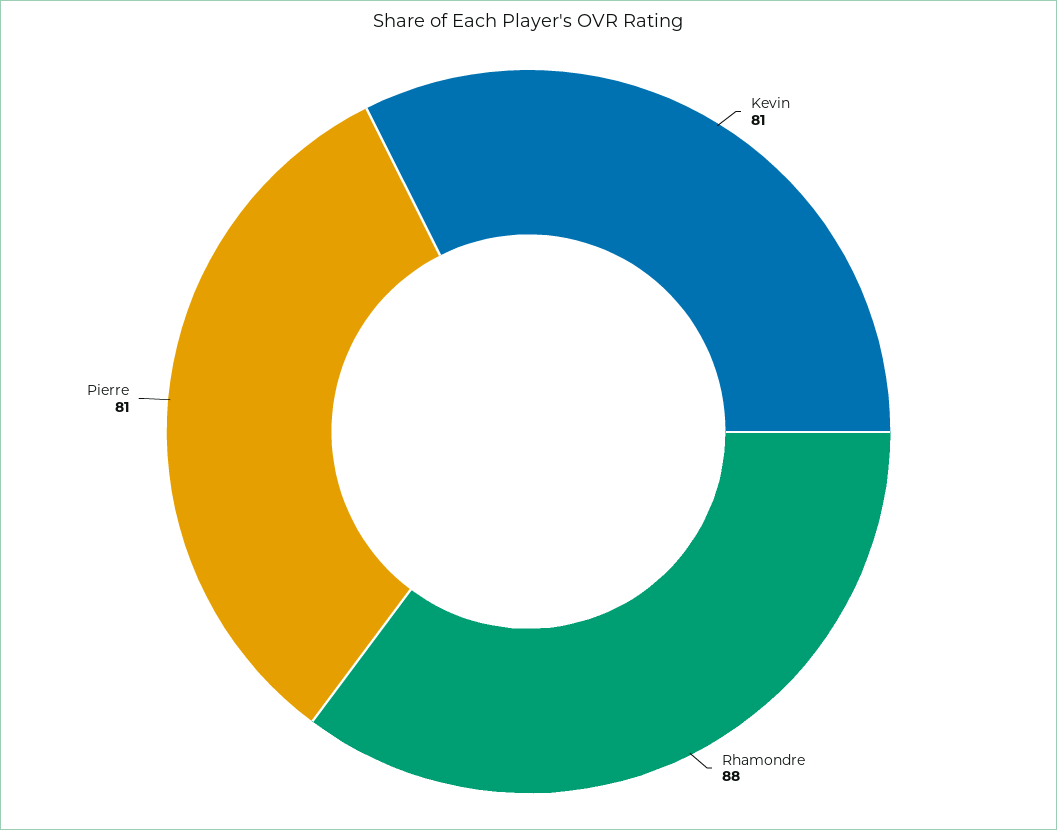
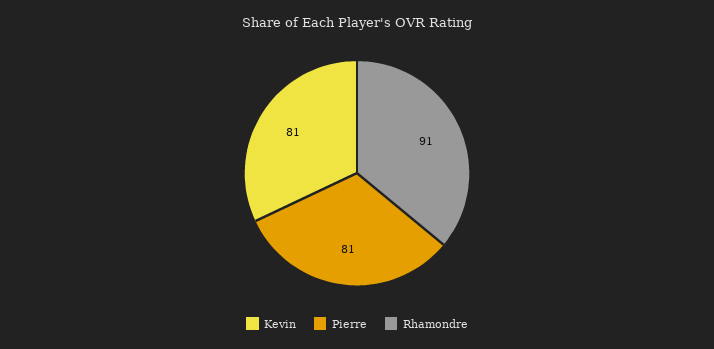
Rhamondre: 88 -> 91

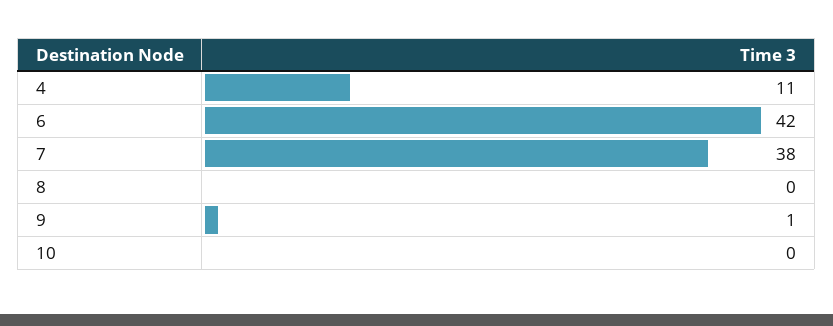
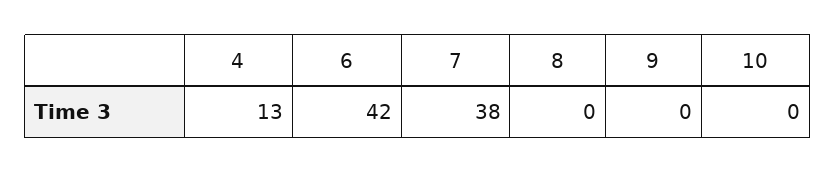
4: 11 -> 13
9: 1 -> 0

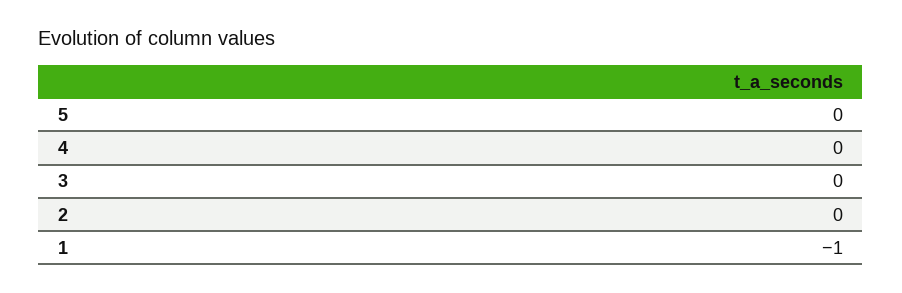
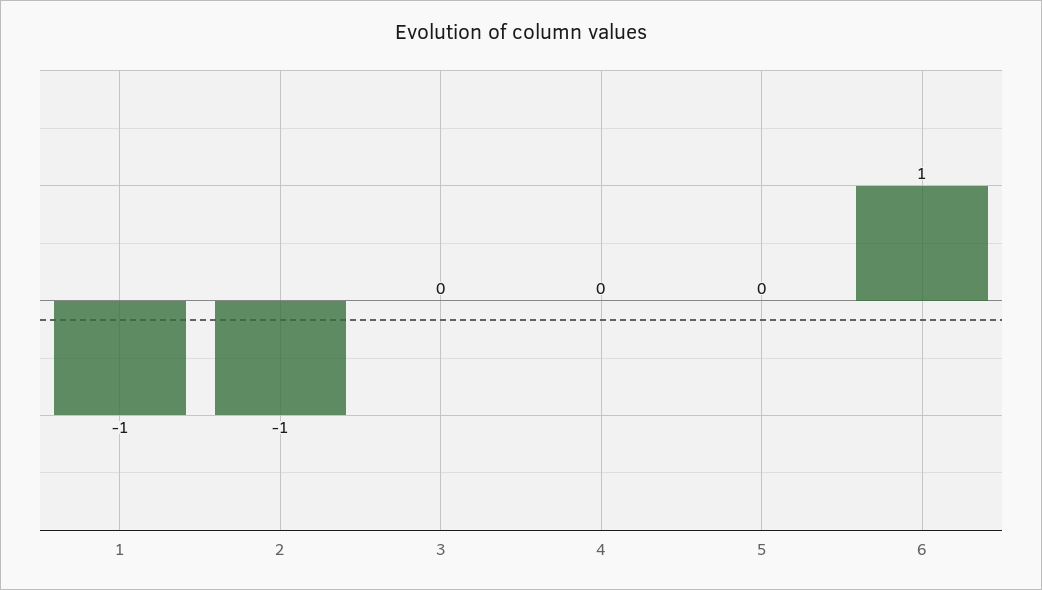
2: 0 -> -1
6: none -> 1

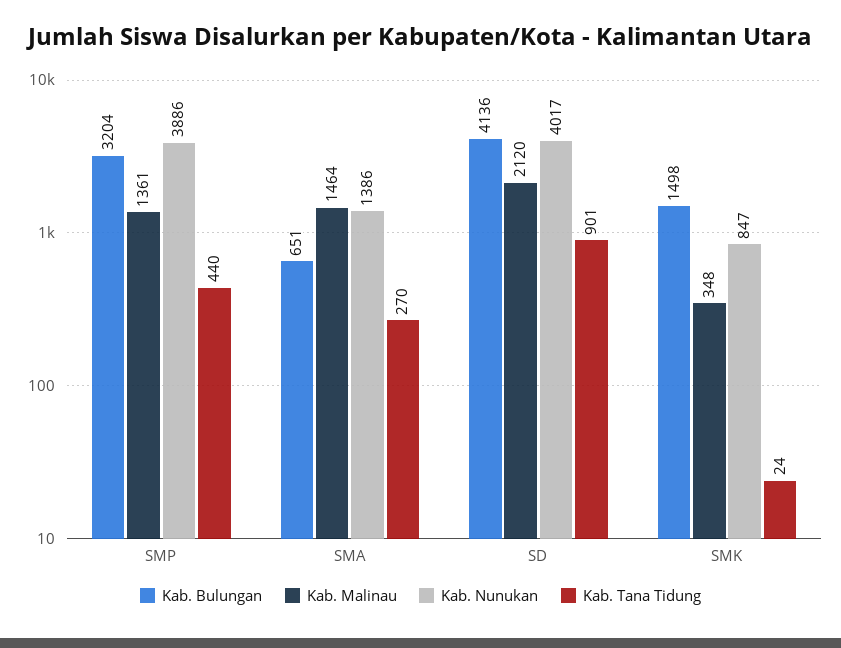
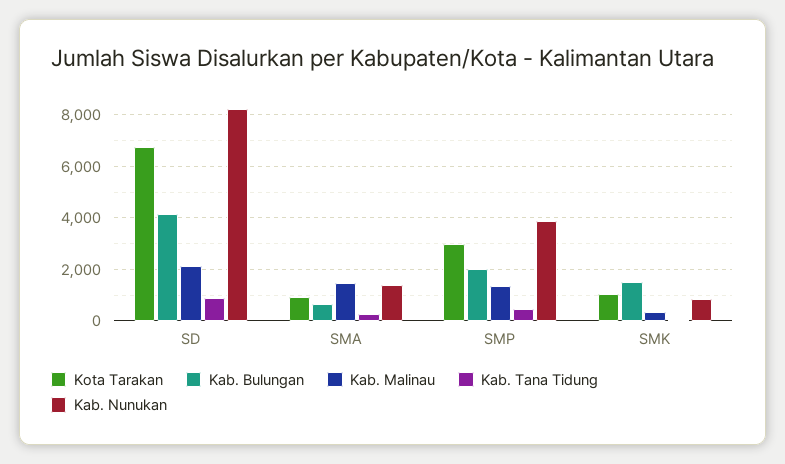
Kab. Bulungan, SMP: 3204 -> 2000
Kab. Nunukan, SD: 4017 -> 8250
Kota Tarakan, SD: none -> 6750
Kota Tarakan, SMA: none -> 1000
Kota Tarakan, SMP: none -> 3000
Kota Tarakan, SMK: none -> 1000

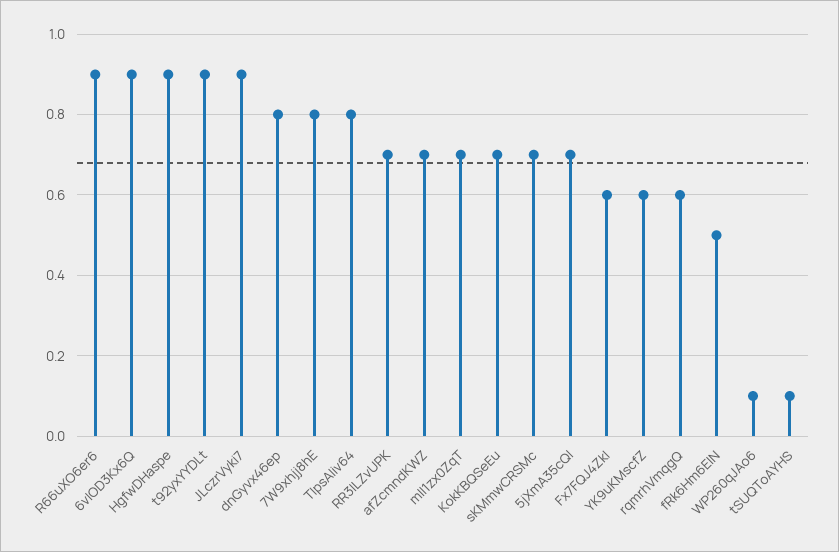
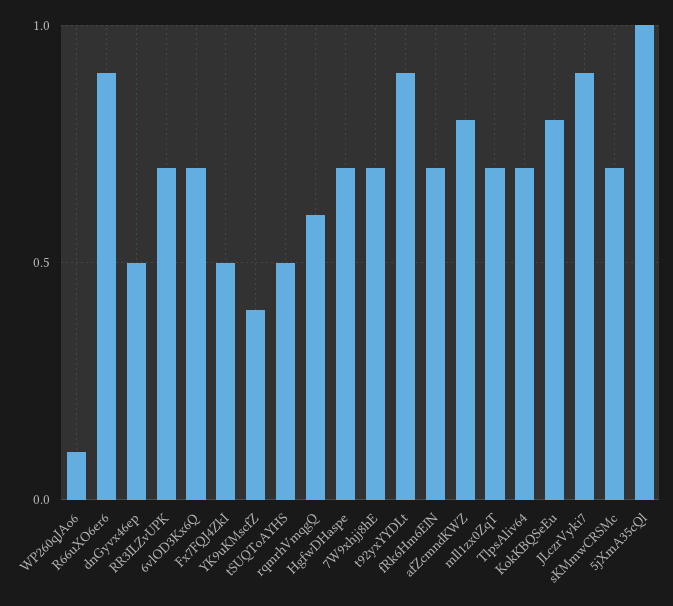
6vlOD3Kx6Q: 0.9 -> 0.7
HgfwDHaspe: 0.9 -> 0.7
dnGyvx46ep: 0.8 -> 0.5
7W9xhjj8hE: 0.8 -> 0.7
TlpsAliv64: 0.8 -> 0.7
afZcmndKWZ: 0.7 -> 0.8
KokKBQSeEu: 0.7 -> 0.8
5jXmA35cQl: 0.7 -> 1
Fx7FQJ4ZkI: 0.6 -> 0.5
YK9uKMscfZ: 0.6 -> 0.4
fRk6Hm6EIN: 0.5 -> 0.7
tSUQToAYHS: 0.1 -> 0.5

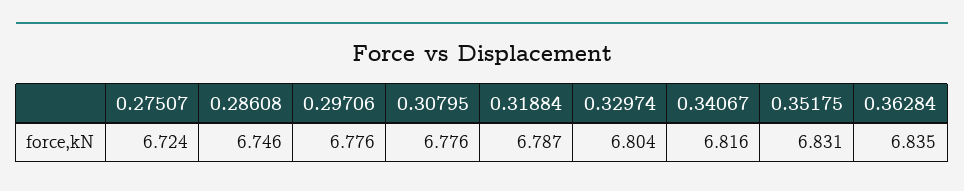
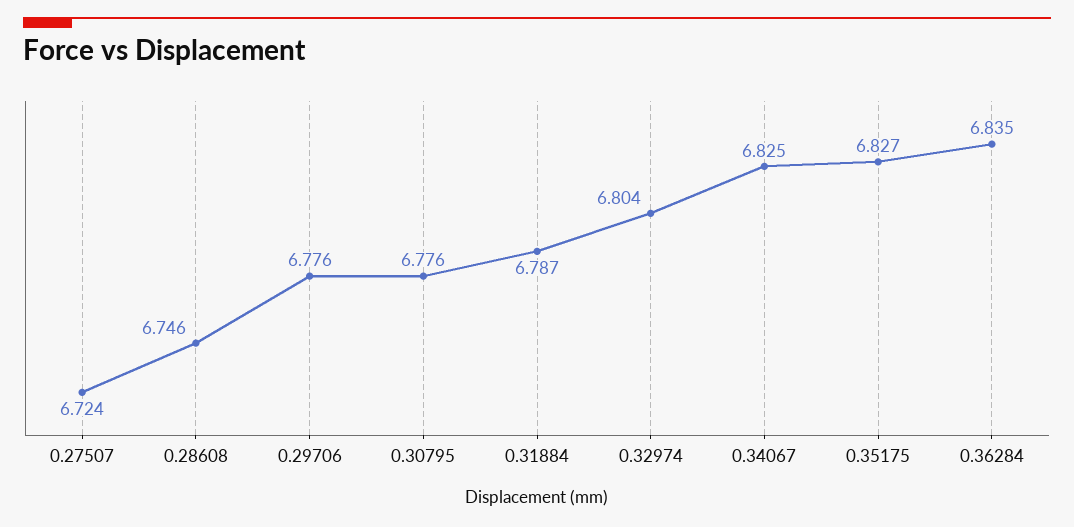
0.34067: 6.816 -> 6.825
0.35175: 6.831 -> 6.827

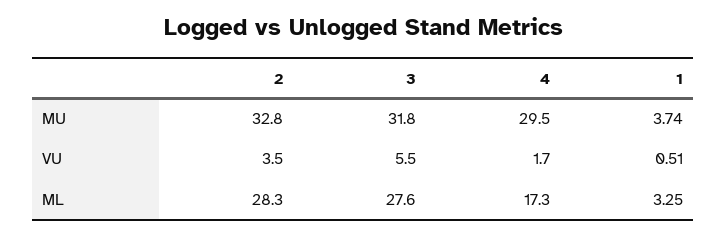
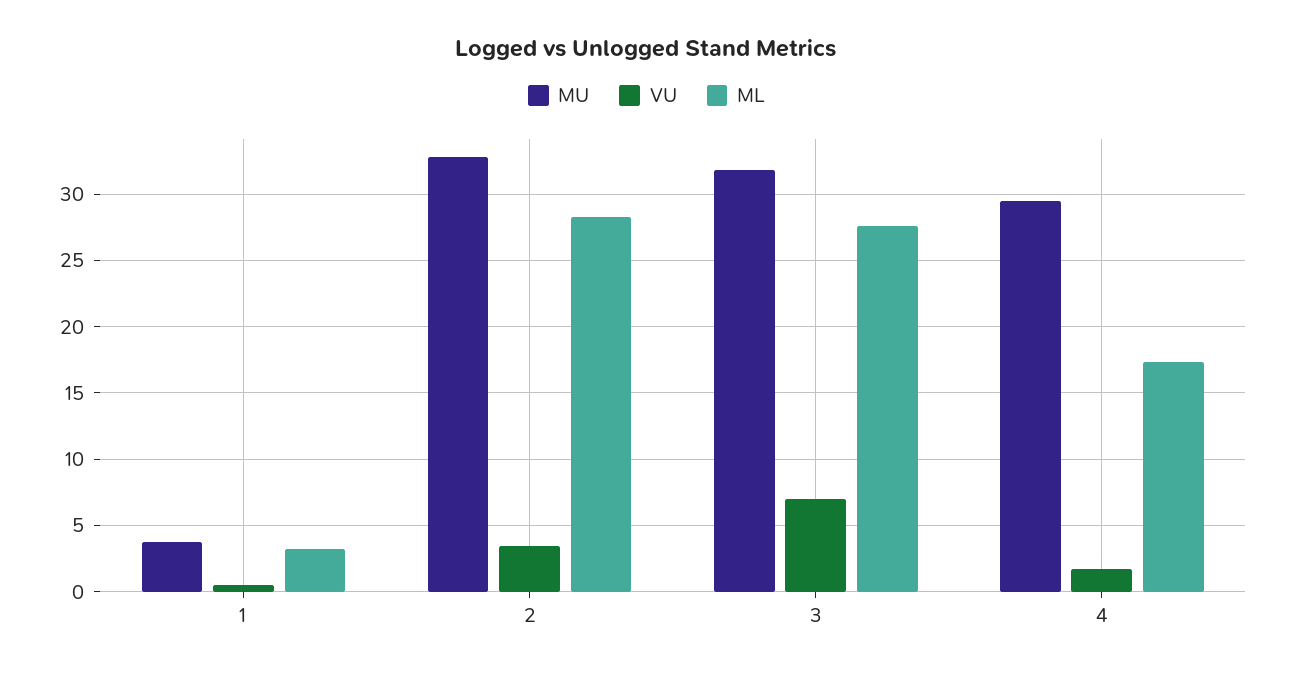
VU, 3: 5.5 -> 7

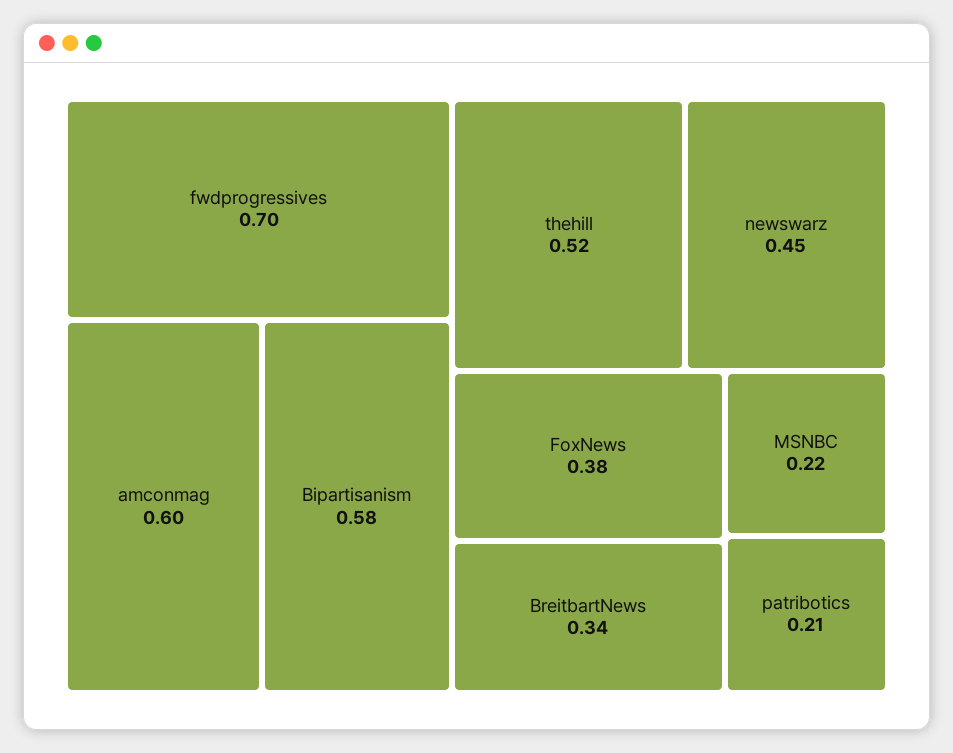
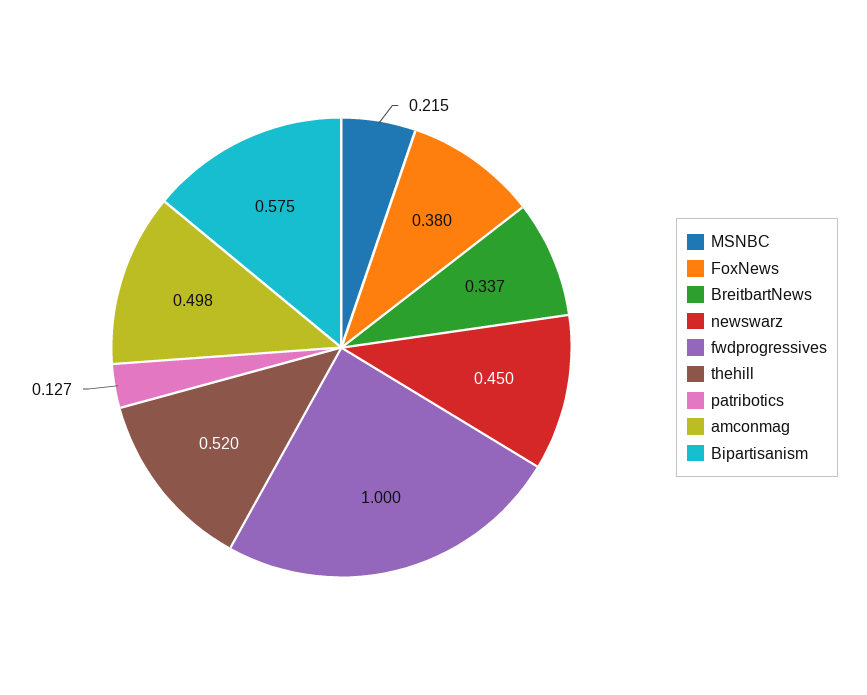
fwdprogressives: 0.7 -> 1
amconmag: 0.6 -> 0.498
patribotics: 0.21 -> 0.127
****************
What you have to do - Look through the material above and pick out each line holding the word "Kota".

Response below -
Kota Tarakan, SD: none -> 6750
Kota Tarakan, SMA: none -> 1000
Kota Tarakan, SMP: none -> 3000
Kota Tarakan, SMK: none -> 1000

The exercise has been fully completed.